| Text extract |
<<<<
Many institutions are now finding it difficult to access the asset-backed commercial paper market, and this could potentially undermine day-to-day economic activity. Problems in the short-term corporate debt market suggest the Fed has more to do. The credit crunch that followed LTCM’s demise supports this argument, as it was only after the Fed cut interest rates twice in 1998 that credit markets normalised. Recent improvements appear to be predicated on the Fed reducing the federal funds rate. In fact, the Fed may have to make several cuts before credit markets normalise. Investors and lenders are very cautious, so the restoration of confidence and normal flow of short-term credit will therefore require greater borrower disclosure.

Shares and volatility
The Fed’s signal towards lower interest rates caused share markets to rebound strongly over the last week. After falling nearly 15% to their nadir last week, Australian shares bounced back to within 4% of their all-time high. Nonetheless, credit market problems and the likelihood of soft US economic data suggest share market volatility is likely to persist over the coming weeks. August has experienced massive share market volatility. Thirteen of the last 20 trading days saw the Australian share market move by 1% or more, the most volatile since 1990. As illustrated below, there has been a similar global spike in share volatility.

Subsequent to the stable 2004-05 period, this rise in share market volatility is part of a general trend of greater volatility, evident since early 2006. August’s extreme share market vacillation is likely to settle, but we have entered a more volatile period overall. This is consistent with higher corporate borrowing, softer profit growth and an increasing dependence on rising price-to-earnings (PE) multiples for share market gains.
>>>>
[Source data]
<<<<
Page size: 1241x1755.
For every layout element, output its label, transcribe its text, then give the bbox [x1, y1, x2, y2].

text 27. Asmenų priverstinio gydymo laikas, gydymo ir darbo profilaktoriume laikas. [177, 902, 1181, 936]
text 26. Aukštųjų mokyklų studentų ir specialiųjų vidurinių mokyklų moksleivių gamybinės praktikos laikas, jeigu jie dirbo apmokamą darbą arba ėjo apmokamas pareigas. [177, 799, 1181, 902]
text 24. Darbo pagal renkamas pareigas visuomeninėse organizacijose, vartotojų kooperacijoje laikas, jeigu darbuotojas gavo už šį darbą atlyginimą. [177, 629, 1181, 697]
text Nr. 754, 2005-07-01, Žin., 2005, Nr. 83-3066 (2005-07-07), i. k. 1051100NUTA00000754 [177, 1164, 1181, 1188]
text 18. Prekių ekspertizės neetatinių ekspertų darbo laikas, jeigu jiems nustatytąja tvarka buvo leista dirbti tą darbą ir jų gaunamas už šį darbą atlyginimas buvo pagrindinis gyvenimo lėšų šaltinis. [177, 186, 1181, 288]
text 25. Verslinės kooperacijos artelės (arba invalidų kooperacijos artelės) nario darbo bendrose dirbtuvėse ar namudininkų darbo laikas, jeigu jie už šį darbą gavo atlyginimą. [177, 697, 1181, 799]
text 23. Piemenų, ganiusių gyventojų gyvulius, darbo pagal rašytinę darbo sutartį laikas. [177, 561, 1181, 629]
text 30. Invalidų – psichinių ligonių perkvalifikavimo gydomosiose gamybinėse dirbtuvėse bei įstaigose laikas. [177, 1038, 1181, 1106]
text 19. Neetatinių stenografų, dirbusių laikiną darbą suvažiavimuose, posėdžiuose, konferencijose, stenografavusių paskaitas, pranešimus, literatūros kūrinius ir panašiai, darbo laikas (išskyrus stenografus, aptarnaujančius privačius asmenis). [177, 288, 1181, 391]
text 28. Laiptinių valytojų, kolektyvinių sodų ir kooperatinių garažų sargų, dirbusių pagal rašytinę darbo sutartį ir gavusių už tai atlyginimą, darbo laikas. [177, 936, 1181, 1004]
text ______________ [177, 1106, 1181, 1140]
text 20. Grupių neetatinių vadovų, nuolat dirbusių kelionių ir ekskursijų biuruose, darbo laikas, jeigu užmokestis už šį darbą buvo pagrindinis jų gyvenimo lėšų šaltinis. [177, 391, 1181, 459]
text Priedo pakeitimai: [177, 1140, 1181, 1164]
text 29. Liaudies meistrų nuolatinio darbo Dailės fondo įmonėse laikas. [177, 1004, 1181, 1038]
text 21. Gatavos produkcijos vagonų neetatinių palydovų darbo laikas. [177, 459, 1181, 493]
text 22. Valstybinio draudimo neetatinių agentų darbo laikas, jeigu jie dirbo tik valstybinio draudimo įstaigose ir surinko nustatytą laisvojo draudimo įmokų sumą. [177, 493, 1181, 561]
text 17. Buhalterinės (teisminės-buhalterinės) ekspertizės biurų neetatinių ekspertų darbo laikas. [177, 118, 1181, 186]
>>>>
| Directions |
1. Copy word for word the passage of the market commentary starting at "Shares and volatility" and ending at "in share volatility.".
2. In the market commentary, how many of the last 20 trading days saw the Australian share market move by 1% or more?

| Task-by-task solutions |
1.
Shares and volatility
The Fed’s signal towards lower interest rates caused share markets to rebound strongly over the last week. After falling nearly 15% to their nadir last week, Australian shares bounced back to within 4% of their all-time high. Nonetheless, credit market problems and the likelihood of soft US economic data suggest share market volatility is likely to persist over the coming weeks. August has experienced massive share market volatility. Thirteen of the last 20 trading days saw the Australian share market move by 1% or more, the most volatile since 1990. As illustrated below, there has been a similar global spike in share volatility.

2. Thirteen.